National political conventions haven’t mattered since 1980, when the Democrats fought over rules about whether delegates should be locked in. Even then, the outcome seemed pretty certain, as it has in every convention since then and for quite a while before.
That could change this year, according to a piece written by Michael Medved in The Daily Beast. In the column, Republicans, Dissatisfied with Their Presidential Field, Dream of Deadlock, Medved contends there is a slight chance the GOP nominee might not be picked until the actual convention. Among the reasons is the lack of a true “Super Tuesday” this year and fewer states operating with a winner-take-all formula.

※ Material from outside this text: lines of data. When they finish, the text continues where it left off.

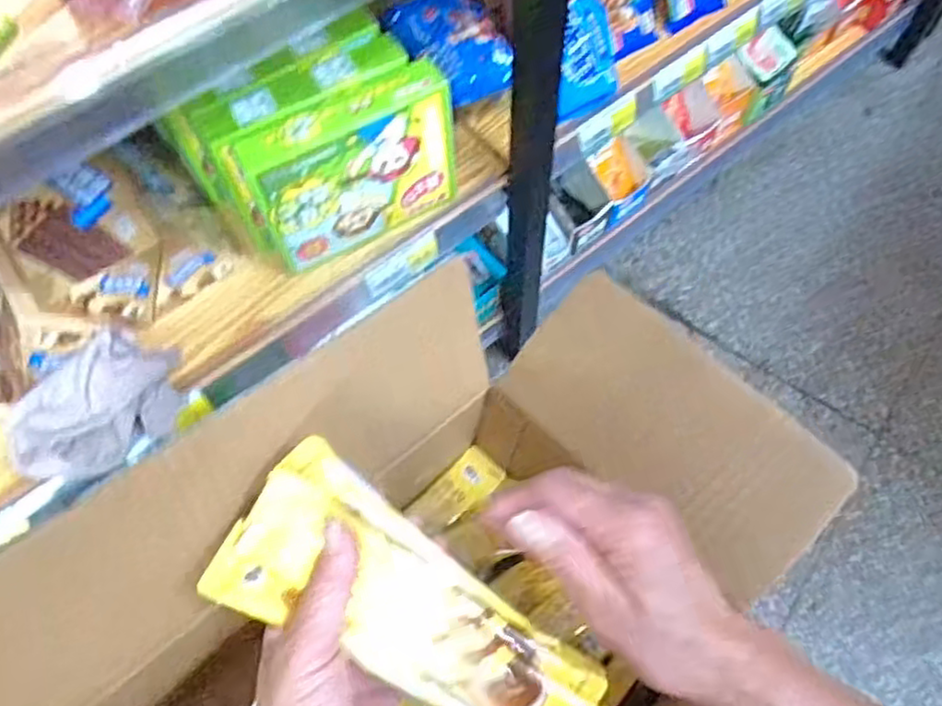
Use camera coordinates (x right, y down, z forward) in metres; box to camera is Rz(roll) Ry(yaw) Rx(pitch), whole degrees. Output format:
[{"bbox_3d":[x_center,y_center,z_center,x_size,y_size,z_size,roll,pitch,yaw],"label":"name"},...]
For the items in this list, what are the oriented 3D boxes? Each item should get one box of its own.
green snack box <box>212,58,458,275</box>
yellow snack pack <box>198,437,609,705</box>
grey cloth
[{"bbox_3d":[-0.104,-0.155,0.602,0.185,0.135,0.048,-28,67,-11],"label":"green snack box"},{"bbox_3d":[-0.024,0.121,0.319,0.182,0.024,0.074,34,70,3],"label":"yellow snack pack"},{"bbox_3d":[-0.293,0.042,0.553,0.138,0.059,0.083,-34,69,-14],"label":"grey cloth"}]

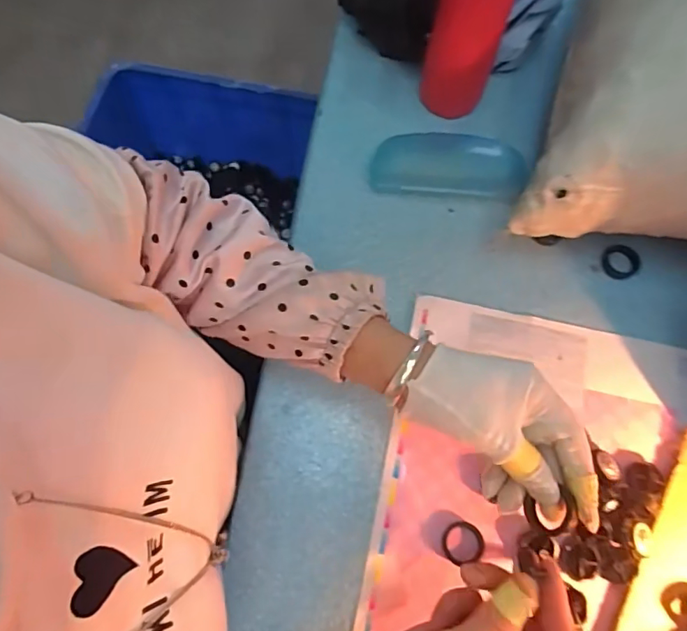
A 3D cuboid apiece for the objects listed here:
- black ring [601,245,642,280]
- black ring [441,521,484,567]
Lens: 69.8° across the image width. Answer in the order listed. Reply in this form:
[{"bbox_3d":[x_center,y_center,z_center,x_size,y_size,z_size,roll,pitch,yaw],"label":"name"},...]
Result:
[{"bbox_3d":[0.267,-0.051,0.474,0.037,0.004,0.033,-11,71,-2],"label":"black ring"},{"bbox_3d":[0.096,0.182,0.395,0.033,0.008,0.030,0,71,1],"label":"black ring"}]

Of all the things Medved says, this to me is the most true:
This outcome appeals to all media outlets (which would relish the high drama and corresponding high ratings) as well as party organizers who would welcome the engagement of the grass roots in a fiercely competitive race and a visibly open convention.
I salivate at the prospect of a convention that matters. I asked my company to send me to both conventions in 2008, even offering to take a bus and find homes to crash in. The response from my bosses was that conventions are scripted infomercials. They were right. I don’t plan on repeating the request this year, but I’ll enjoy the festivities much more.
Where I disagree with the headline is that this is happening because Republicans are dissatisfied. While true that there probably is a lack of enthusiasm for any candidate other than Ron Paul, if party members were generally excited about more than one candidate the same scenario could exist. The truth is no one has managed to pull away. (Again, like I’ve said before, that’s an interesting expectation to have when there hasn’t been even a single caucus or primary.) The point is that the race is even enough that this next year offers the most promise we’ve seen in years that a primary process might not deliver a clear winner.